> _Text provided_:
Friday, August 25, 2017

A reminder: don't tell your boss to go pound sand

Via random clickings, the story of a New Jersey high school chemistry teacher (with a Ph.D. in chemistry?) who got himself in a spot of trouble:
A Hunterdon Central Regional High School AP chemistry teacher can be fired for threatening to lower a student's grade after a parent complaint, an arbitrator with the state Department of Education has ruled. 
Tenure charges were brought against Richard Allen after he wrote in an email on May 6, 2016, that he would lower a student's grade to an F in retaliation for her mother's questions about his lesson plans, the 48-page report on the tenure charges showed. 
Allen also wrote "[expletive deleted]" in an email to his supervisor, Karen Batista, and shared confidential information about his students with his wife in a series of emails, many containing disparaging remarks about them, according to the 13 charges brought against him.

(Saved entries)
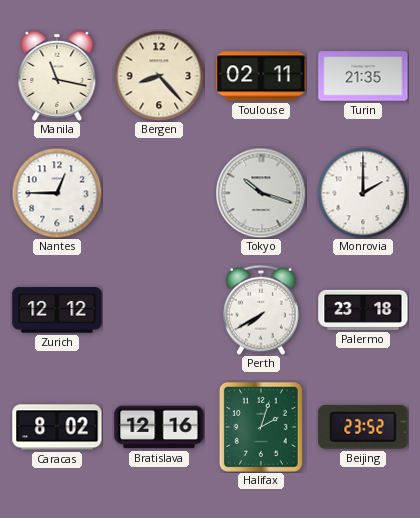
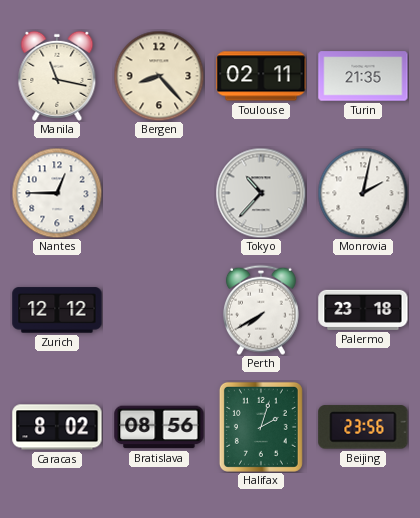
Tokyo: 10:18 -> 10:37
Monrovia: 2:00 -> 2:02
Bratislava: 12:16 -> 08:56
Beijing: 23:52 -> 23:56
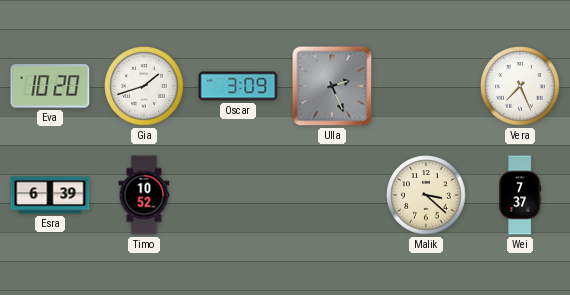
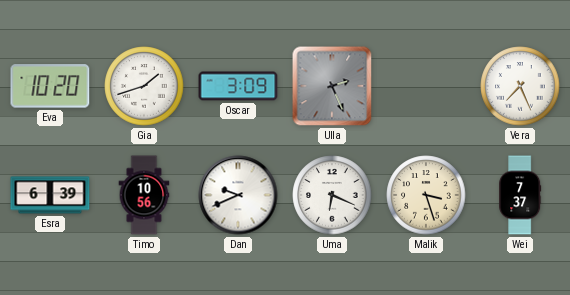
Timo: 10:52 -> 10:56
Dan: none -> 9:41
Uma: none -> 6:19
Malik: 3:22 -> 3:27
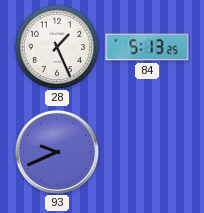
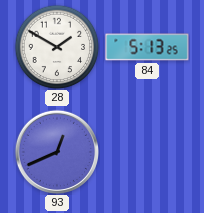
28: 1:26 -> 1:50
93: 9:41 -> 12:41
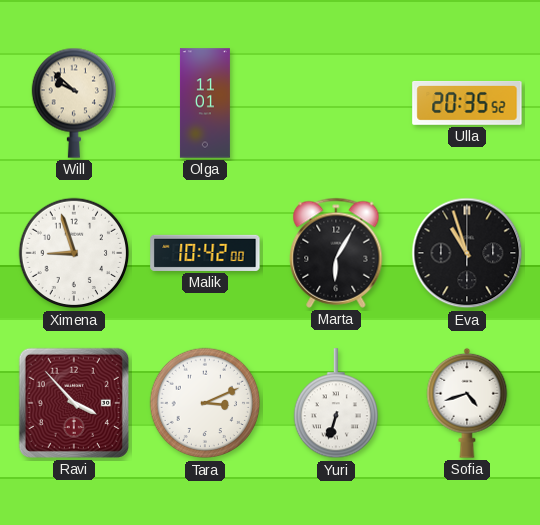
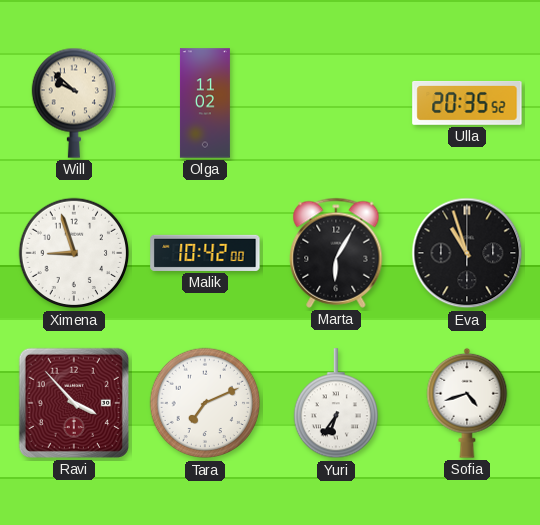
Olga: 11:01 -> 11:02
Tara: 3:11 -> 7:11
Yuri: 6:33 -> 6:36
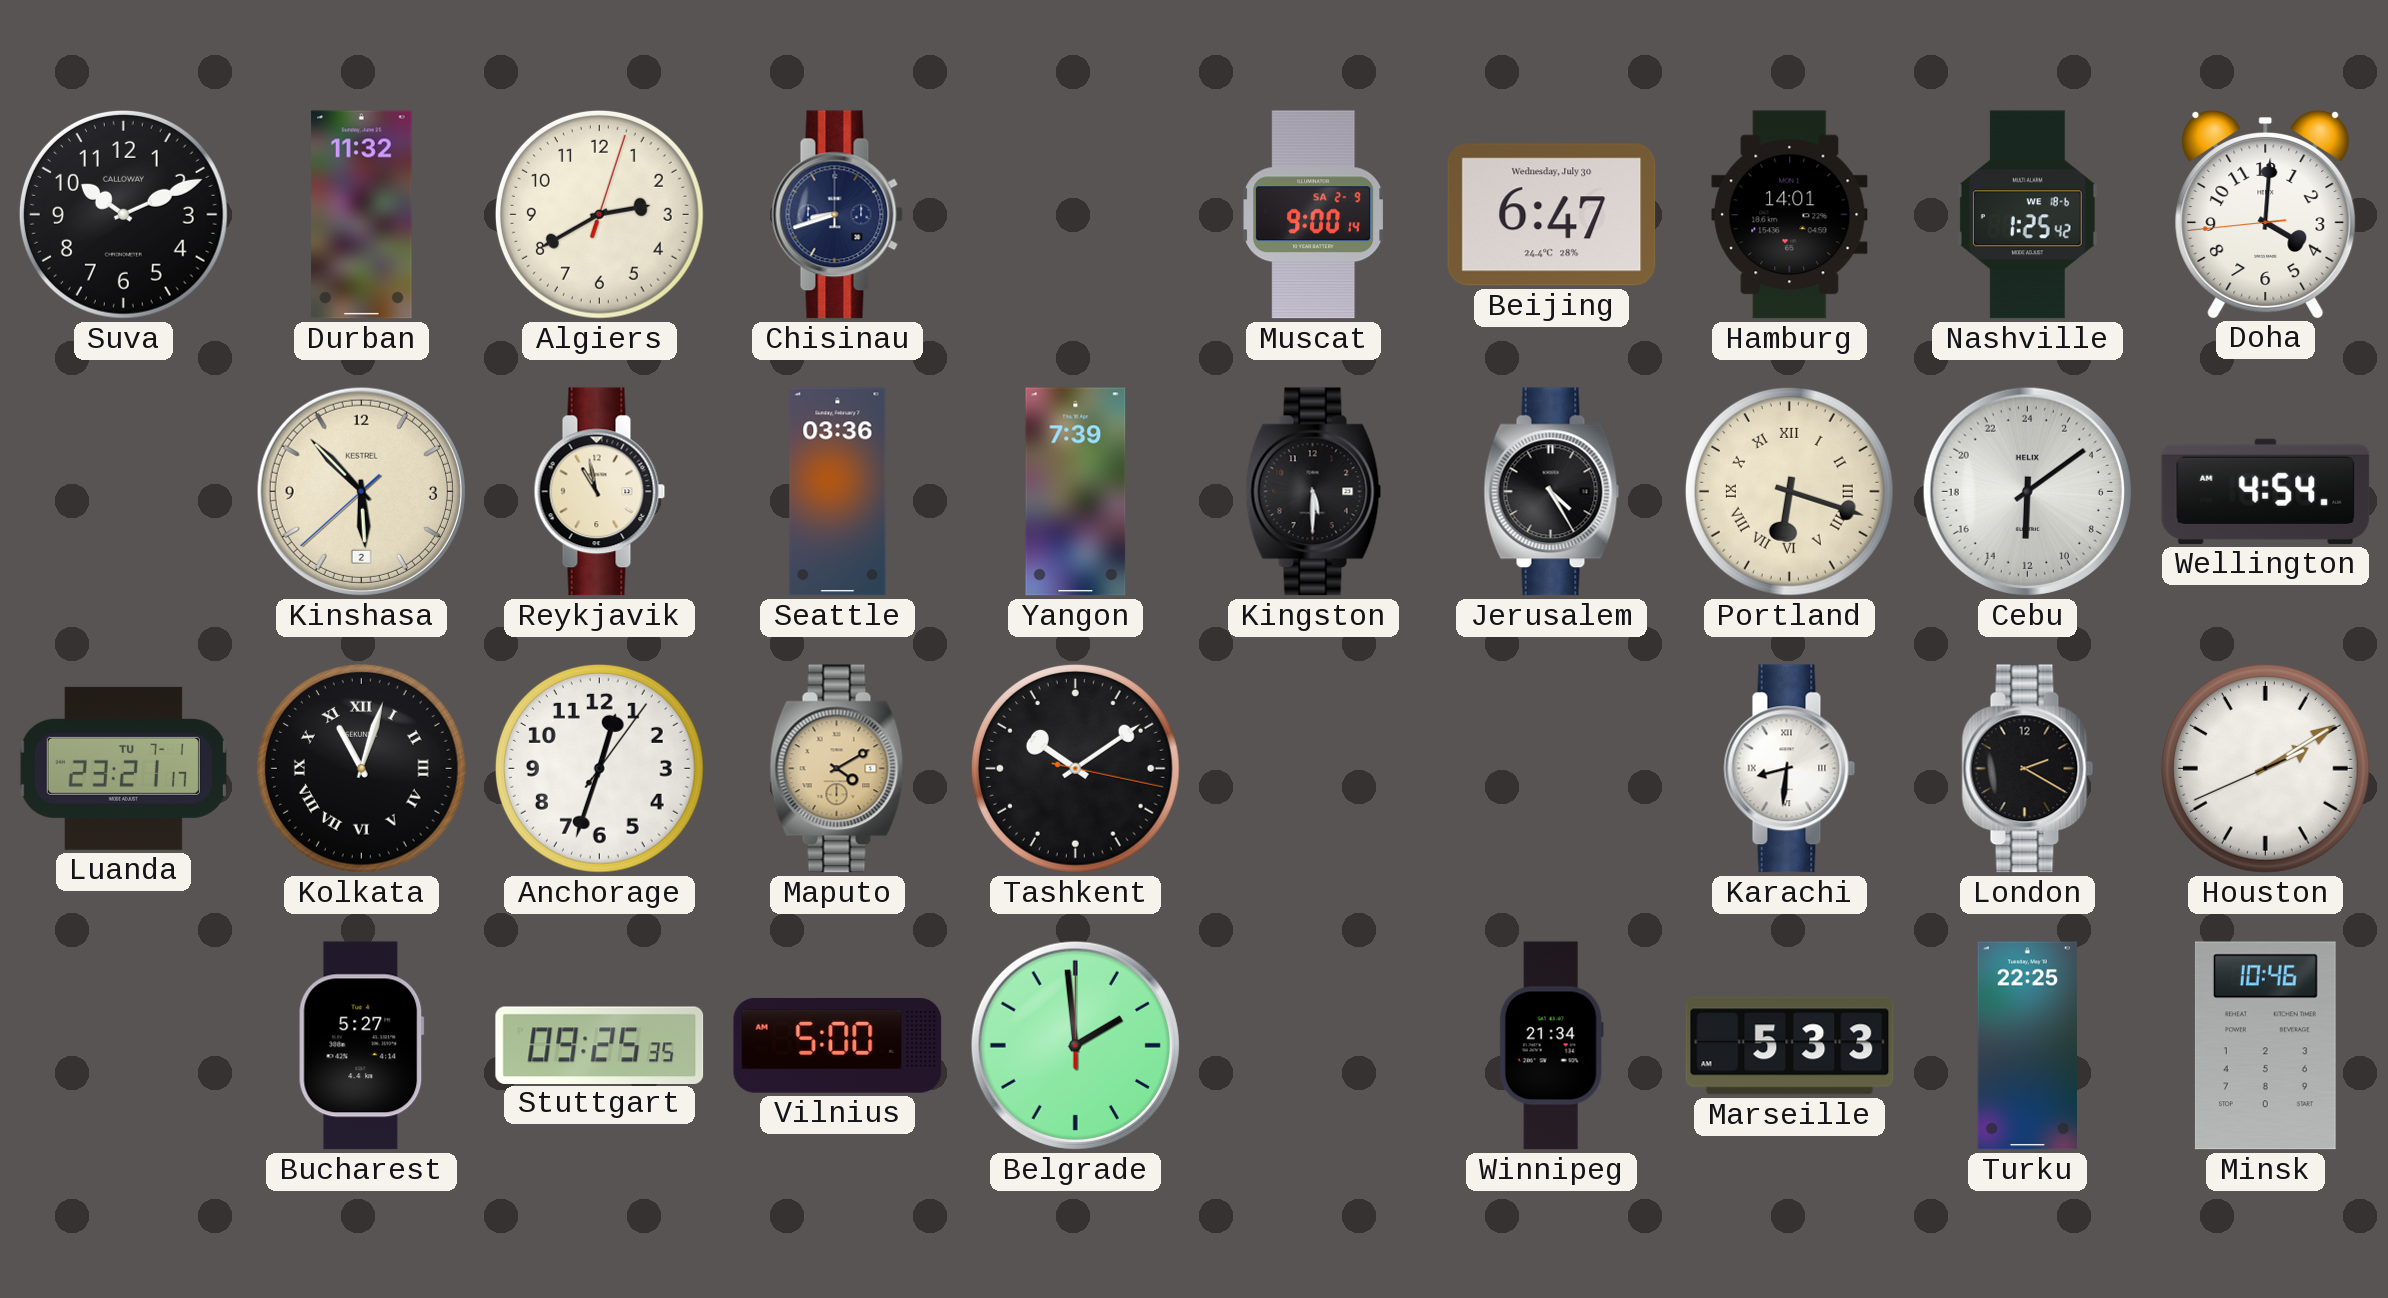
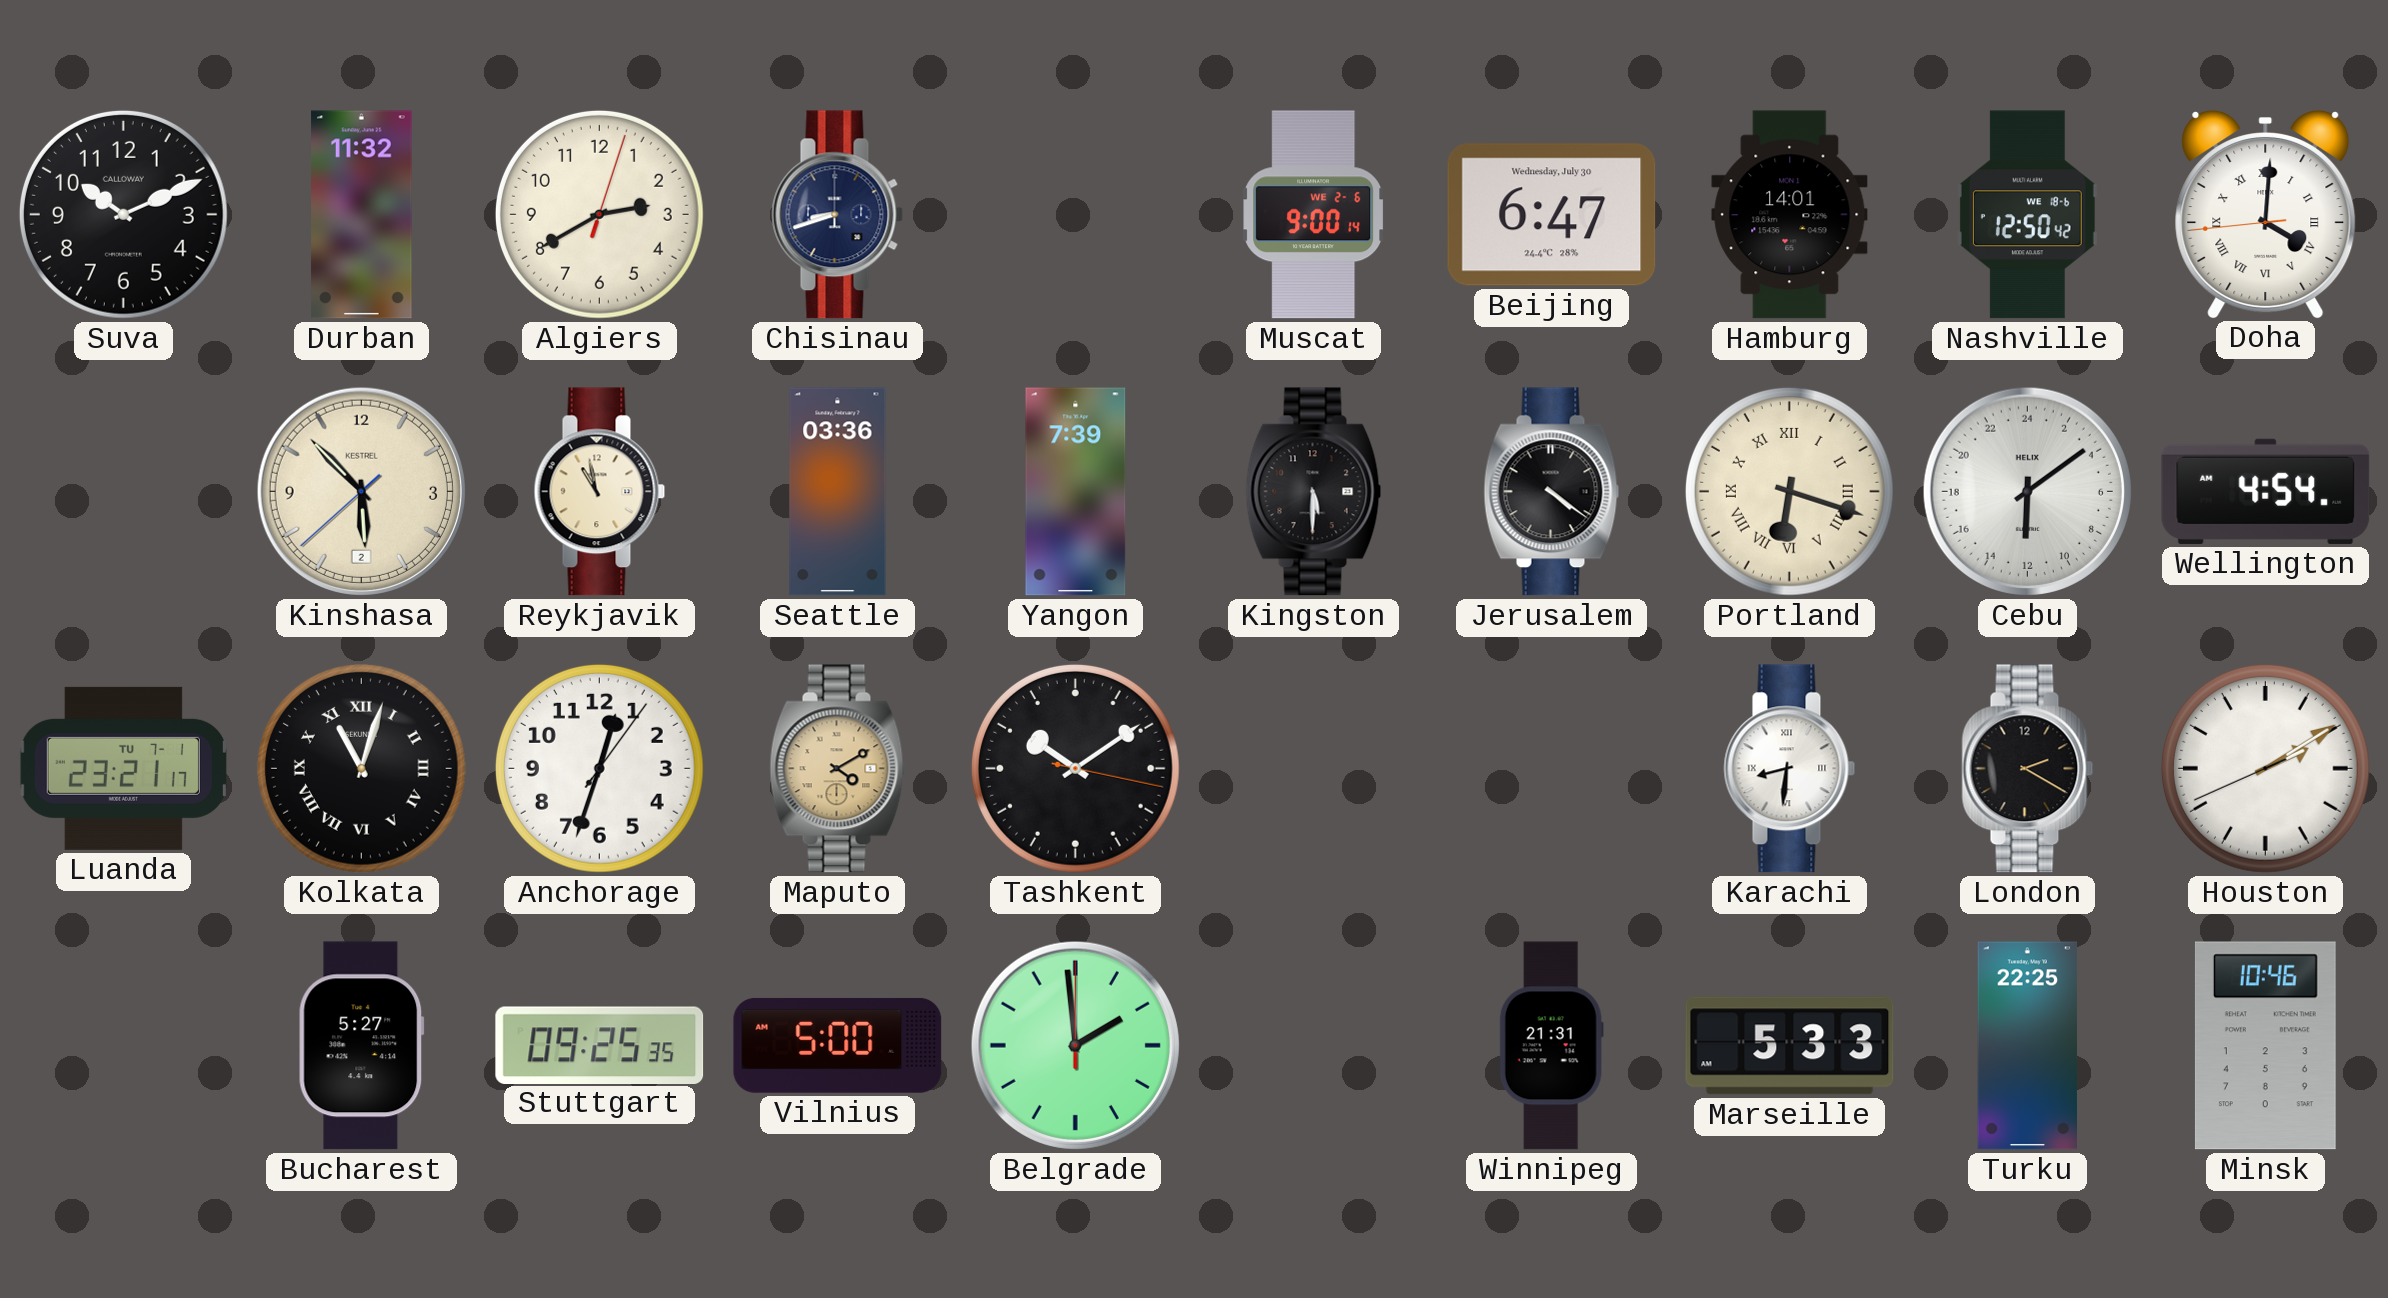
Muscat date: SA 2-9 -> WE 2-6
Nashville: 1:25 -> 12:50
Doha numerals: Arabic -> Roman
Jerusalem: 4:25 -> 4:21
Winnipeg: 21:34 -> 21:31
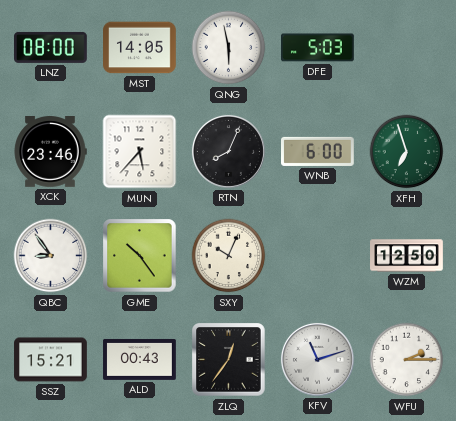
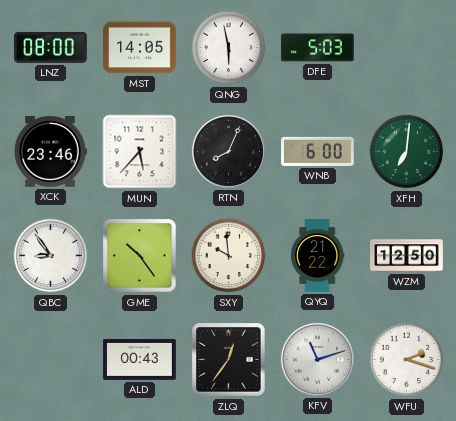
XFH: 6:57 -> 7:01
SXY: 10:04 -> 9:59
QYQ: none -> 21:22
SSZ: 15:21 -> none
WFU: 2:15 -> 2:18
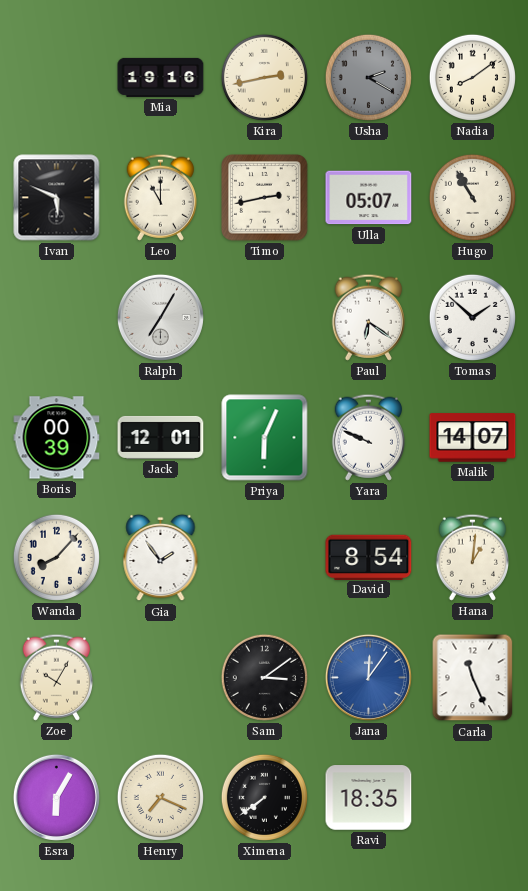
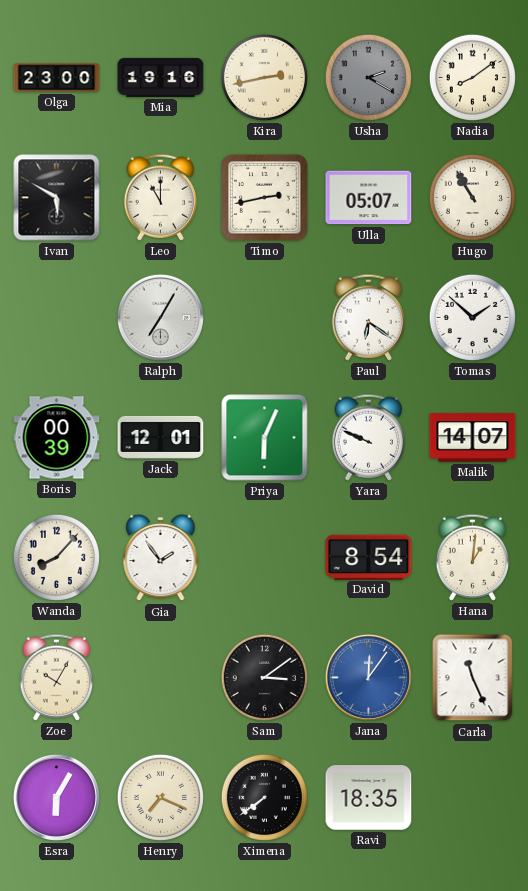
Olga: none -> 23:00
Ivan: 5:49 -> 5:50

> _What you need to do_:
A: Print the post about the New Jersey chemistry teacher from "Via random clickings, the" up to and including "tenure charges showed.".
B: How does the post about the New Jersey chemistry teacher go on? Give what follows its last sentence.
This data plays no part in the work.

> _Results by task_:
A:
Via random clickings, the story of a New Jersey high school chemistry teacher (with a Ph.D. in chemistry?) who got himself in a spot of trouble:
A Hunterdon Central Regional High School AP chemistry teacher can be fired for threatening to lower a student's grade after a parent complaint, an arbitrator with the state Department of Education has ruled. 
Tenure charges were brought against Richard Allen after he wrote in an email on May 6, 2016, that he would lower a student's grade to an F in retaliation for her mother's questions about his lesson plans, the 48-page report on the tenure charges showed.

B:
Here is the arbitrator's judgment, with an excerpt of the offending e-mail:
...Karen, I am deeply disappointed in your handling of this matter. "Understand that you are under contract?"???!!! Frankly, [expletive deleted]. I work my [expletives deleted] off to be a great teacher and I expect the common courtesy of at least checking in more tactfully (or in person!) when receiving second hand (and erroneous) information you received from the parent. But a threat right off the get go? No thanks. 
I'm not going to pretend that I've read the whole file in detail, but it sounds like there was plenty of items for Dr. Allen to be irritated at. Suffice it to say that I understand what it is like to be really angry at one's supervisor and want to write a long, irritated e-mail defending oneself and including choice expletives. Still, it's unwise and not a recommened course of action (and it seems that he knew it right away). A reminder for us all of how it can backfire.

(UPDATE: For the record, I feel that Dr. Allen earned any censure he may receive; threatening to arbitrarily change grades because a parent questioned him demonstrates his already demonstrated poor judgment.) 

12 comments:

  1. 1) Don't tell your boss to go pound sand in an email. Also, don't threaten to do illegal things in an email. These things should not require a PhD to figure out.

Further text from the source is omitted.